[Document images with source code]
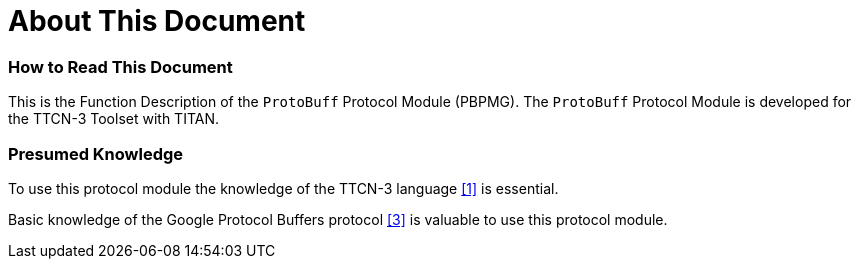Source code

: = About This Document

=== How to Read This Document

This is the Function Description of the `ProtoBuff` Protocol Module (PBPMG). The `ProtoBuff` Protocol Module is developed for the TTCN-3 Toolset with TITAN.

=== Presumed Knowledge

To use this protocol module the knowledge of the TTCN-3 language <<5-references.adoc#_1, [1]>> is essential.

Basic knowledge of the Google Protocol Buffers protocol <<5-references.adoc#_3, [3]>> is valuable to use this protocol module.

> Aim of the task: Please transcribe every record above exactly as written, leaving out the pictures.

> Exercise solution:
Source code

: = About This Document

=== How to Read This Document

This is the Function Description of the `ProtoBuff` Protocol Module (PBPMG). The `ProtoBuff` Protocol Module is developed for the TTCN-3 Toolset with TITAN.

=== Presumed Knowledge

To use this protocol module the knowledge of the TTCN-3 language <<5-references.adoc#_1, [1]>> is essential.

Basic knowledge of the Google Protocol Buffers protocol <<5-references.adoc#_3, [3]>> is valuable to use this protocol module.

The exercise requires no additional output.